I'll investigate whether this is the culprit and why it causes the machine's network subsystem to go down so badly.

But I think there is another more basic issue at play, and it has to do with the setup of the Jenkins master: since the master is running inside a container, it's generating Docker commands that make sense within the container's context. But since the Docker daemon runs at host level, those Docker commands are executing at host level; the commands don't always make sense within that context. I'll confirm this too. The blog post I mentioned earlier sets up things in a way that solves the context related problems.

Answer 5 · 2020-03-07T19:44:17.000Z

Following up on this:

But I think there is another more basic issue at play, and it has to do with the setup of the Jenkins master: since the master is running inside a container, it's generating Docker commands that make sense within the container's context. But since the Docker daemon runs at host level, those Docker commands are executing at host level; the commands don't always make sense within that context. I'll confirm this too.

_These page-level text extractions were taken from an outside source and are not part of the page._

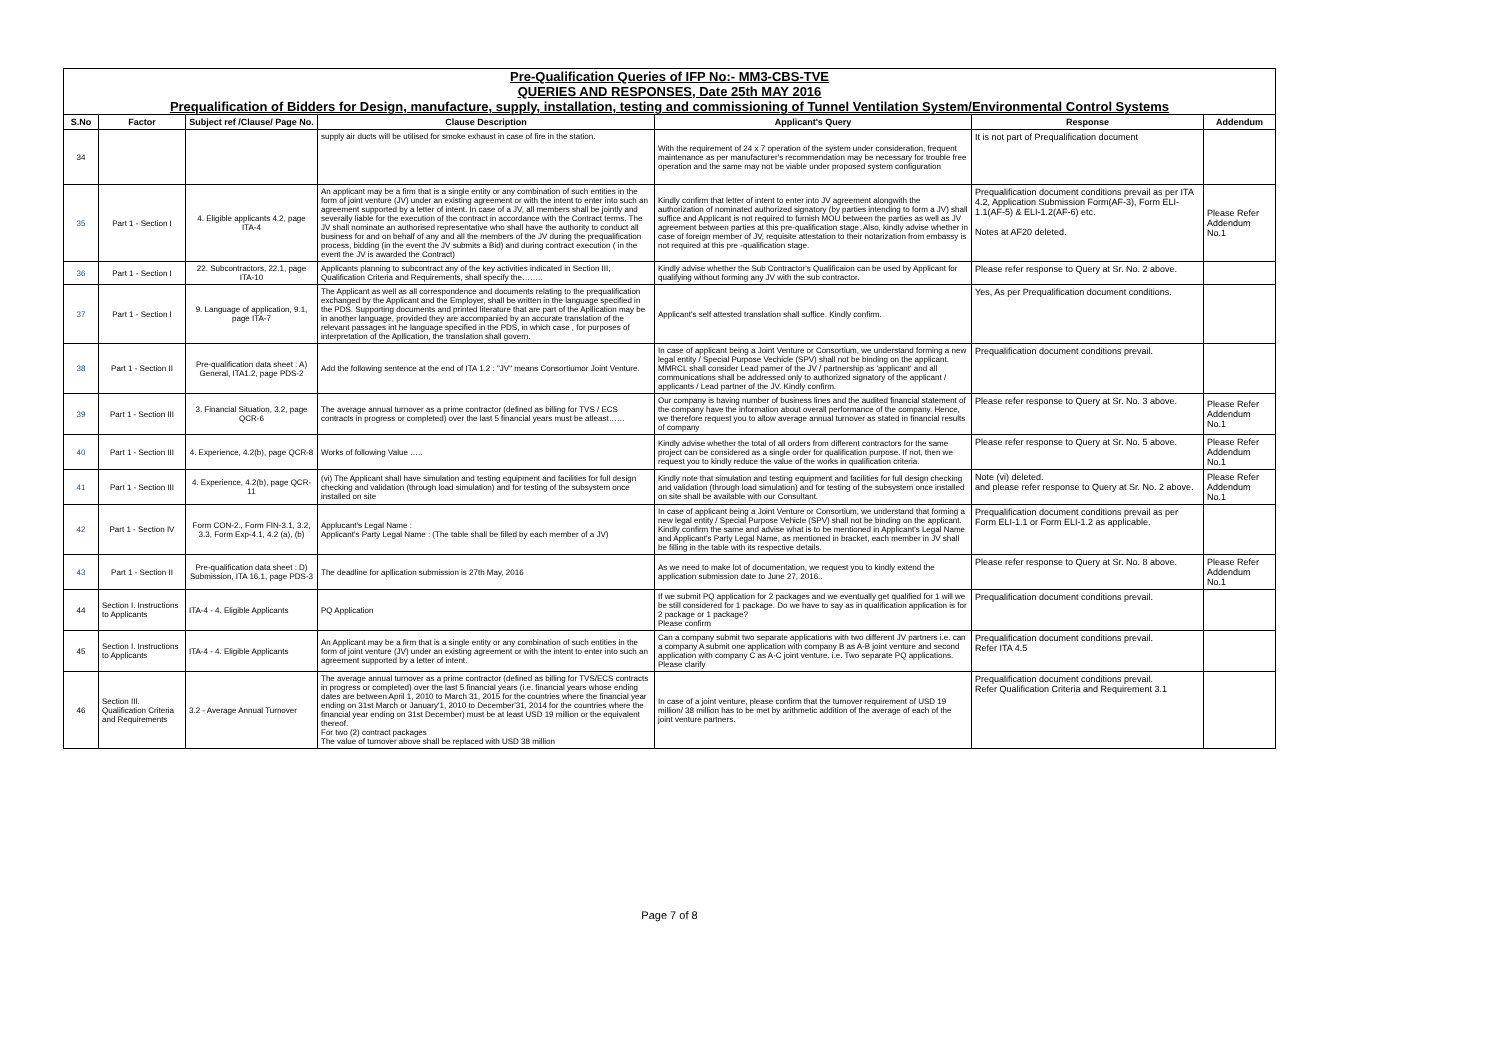Pre-Qualification Queries of IFP No:- MM3-CBS-TVE
QUERIES AND RESPONSES, Date 25th MAY 2016
Prequalification of Bidders for Design, manufacture, supply, installation, testing and commissioning of Tunnel Ventilation System/Environmental Control Systems
| S.No | Factor | Subject ref /Clause/ Page No. | Clause Description | Applicant's Query | Response | Addendum |
| --- | --- | --- | --- | --- | --- | --- |
| 34 | | | supply air ducts will be utilised for smoke exhaust in case of fire in the station. | With the requirement of 24 x 7 operation of the system under consideration, frequent maintenance as per manufacturer's recommendation may be necessary for trouble free operation and the same may not be viable under proposed system configuration | It is not part of Prequalification document | |
| 35 | Part 1 - Section I | 4. Eligible applicants 4.2, page ITA-4 | An applicant may be a firm that is a single entity or any combination of such entities in the form of joint venture (JV) under an existing agreement or with the intent to enter into such an agreement supported by a letter of intent. In case of a JV, all members shall be jointly and severally liable for the execution of the contract in accordance with the Contract terms. The JV shall nominate an authorised representative who shall have the authority to conduct all business for and on behalf of any and all the members of the JV during the prequalification process, bidding (in the event the JV submits a Bid) and during contract execution ( in the event the JV is awarded the Contract) | Kindly confirm that letter of intent to enter into JV agreement alongwith the authorization of nominated authorized signatory (by parties intending to form a JV) shall suffice and Applicant is not required to furnish MOU between the parties as well as JV agreement between parties at this pre-qualification stage. Also, kindly advise whether in case of foreign member of JV, requisite attestation to their notarization from embassy is not required at this pre -qualification stage. | Prequalification document conditions prevail as per ITA 4.2, Application Submission Form(AF-3), Form ELI-1.1(AF-5) & ELI-1.2(AF-6) etc. Notes at AF20 deleted. | Please Refer Addendum No.1 |
| 36 | Part 1 - Section I | 22. Subcontractors, 22.1, page ITA-10 | Applicants planning to subcontract any of the key activities indicated in Section III, Qualification Criteria and Requirements, shall specify the…….. | Kindly advise whether the Sub Contractor's Qualificaion can be used by Applicant for qualifying without forming any JV with the sub contractor. | Please refer response to Query at Sr. No. 2 above. | |
| 37 | Part 1 - Section I | 9. Language of application, 9.1, page ITA-7 | The Applicant as well as all correspondence and documents relating to the prequalification exchanged by the Applicant and the Employer, shall be written in the language specified in the PDS. Supporting documents and printed literature that are part of the Apllication may be in another language, provided they are accompanied by an accurate translation of the relevant passages int he language specified in the PDS, in which case , for purposes of interpretation of the Apllication, the translation shall govern. | Applicant's self attested translation shall suffice. Kindly confirm. | Yes, As per Prequalification document conditions. | |
| 38 | Part 1 - Section II | Pre-qualification data sheet : A) General, ITA1.2, page PDS-2 | Add the following sentence at the end of ITA 1.2 : "JV" means Consortiumor Joint Venture. | In case of applicant being a Joint Venture or Consortium, we understand forming a new legal entity / Special Purpose Vechicle (SPV) shall not be binding on the applicant. MMRCL shall consider Lead pamer of the JV / partnership as 'applicant' and all communications shall be addressed only to authorized signatory of the applicant / applicants / Lead partner of the JV. Kindly confirm. | Prequalification document conditions prevail. | |
| 39 | Part 1 - Section III | 3. Financial Situation, 3.2, page QCR-6 | The average annual turnover as a prime contractor (defined as billing for TVS / ECS contracts in progress or completed) over the last 5 financial years must be atleast…… | Our company is having number of business lines and the audited financial statement of the company have the information about overall performance of the company. Hence, we therefore request you to allow average annual turnover as stated in financial results of company | Please refer response to Query at Sr. No. 3 above. | Please Refer Addendum No.1 |
| 40 | Part 1 - Section III | 4. Experience, 4.2(b), page QCR-8 | Works of following Value ….. | Kindly advise whether the total of all orders from different contractors for the same project can be considered as a single order for qualification purpose. If not, then we request you to kindly reduce the value of the works in qualification criteria. | Please refer response to Query at Sr. No. 5 above. | Please Refer Addendum No.1 |
| 41 | Part 1 - Section III | 4. Experience, 4.2(b), page QCR-11 | (vi) The Applicant shall have simulation and testing equipment and facilities for full design checking and validation (through load simulation) and for testing of the subsystem once installed on site | Kindly note that simulation and testing equipment and facilities for full design checking and validation (through load simulation) and for testing of the subsystem once installed on site shall be available with our Consultant. | Note (vi) deleted. and please refer response to Query at Sr. No. 2 above. | Please Refer Addendum No.1 |
| 42 | Part 1 - Section IV | Form CON-2., Form FIN-3.1, 3.2, 3.3, Form Exp-4.1, 4.2 (a), (b) | Applucant's Legal Name : Applicant's Party Legal Name : (The table shall be filled by each member of a JV) | In case of applicant being a Joint Venture or Consortium, we understand that forming a new legal entity / Special Purpose Vehicle (SPV) shall not be binding on the applicant. Kindly confirm the same and advise what is to be mentioned in Applicant's Legal Name and Applicant's Party Legal Name, as mentioned in bracket, each member in JV shall be filling in the table with its respective details. | Prequalification document conditions prevail as per Form ELI-1.1 or Form ELI-1.2 as applicable. | |
| 43 | Part 1 - Section II | Pre-qualification data sheet : D) Submission, ITA 16.1, page PDS-3 | The deadline for apllication submission is 27th May, 2016 | As we need to make lot of documentation, we request you to kindly extend the application submission date to June 27, 2016.. | Please refer response to Query at Sr. No. 8 above. | Please Refer Addendum No.1 |
| 44 | Section I. Instructions to Applicants | ITA-4 - 4. Eligible Applicants | PQ Application | If we submit PQ application for 2 packages and we eventually get qualified for 1 will we be still considered for 1 package. Do we have to say as in qualification application is for 2 package or 1 package? Please confirm | Prequalification document conditions prevail. | |
| 45 | Section I. Instructions to Applicants | ITA-4 - 4. Eligible Applicants | An Applicant may be a firm that is a single entity or any combination of such entities in the form of joint venture (JV) under an existing agreement or with the intent to enter into such an agreement supported by a letter of intent. | Can a company submit two separate applications with two different JV partners i.e. can a company A submit one application with company B as A-B joint venture and second application with company C as A-C joint venture. i.e. Two separate PQ applications. Please clarify | Prequalification document conditions prevail. Refer ITA 4.5 | |
| 46 | Section III. Qualification Criteria and Requirements | 3.2 - Average Annual Turnover | The average annual turnover as a prime contractor (defined as billing for TVS/ECS contracts in progress or completed) over the last 5 financial years (i.e. financial years whose ending dates are between April 1, 2010 to March 31, 2015 for the countries where the financial year ending on 31st March or January'1, 2010 to December'31, 2014 for the countries where the financial year ending on 31st December) must be at least USD 19 million or the equivalent thereof. For two (2) contract packages The value of turnover above shall be replaced with USD 38 million | In case of a joint venture, please confirm that the turnover requirement of USD 19 million/ 38 million has to be met by arithmetic addition of the average of each of the joint venture partners. | Prequalification document conditions prevail. Refer Qualification Criteria and Requirement 3.1 | |
Page 7 of 8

For example, I can see that Docker is telling the sysbox runtime to mount the host's docker socket (/var/run/docker.sock) into the jenkins agent container:

        {                                                                                                                                                                                                                                                                        
            "destination": "/var/run/docker.sock",                                                                                                                                                                                                                               
            "options": [                                                                                                                                                                                                                                                         
                "rbind",                                                                                                                                                                                                                                                         
                "rprivate"                                                                                                                                                                                                                                                       
            ],                                                                                                                                                                                                                                                                   
            "source": "/var/run/docker.sock",                                                                                                                                                                                                                                    
            "type": "bind"                                                                                                                                                                                                                                                       
        }

This mount occurs because the Jenkins agent container inherits mounts from the Jenkins master (i.e., docker run --volumes-from option), and the host's docker socket is mounted on the Jenkins master.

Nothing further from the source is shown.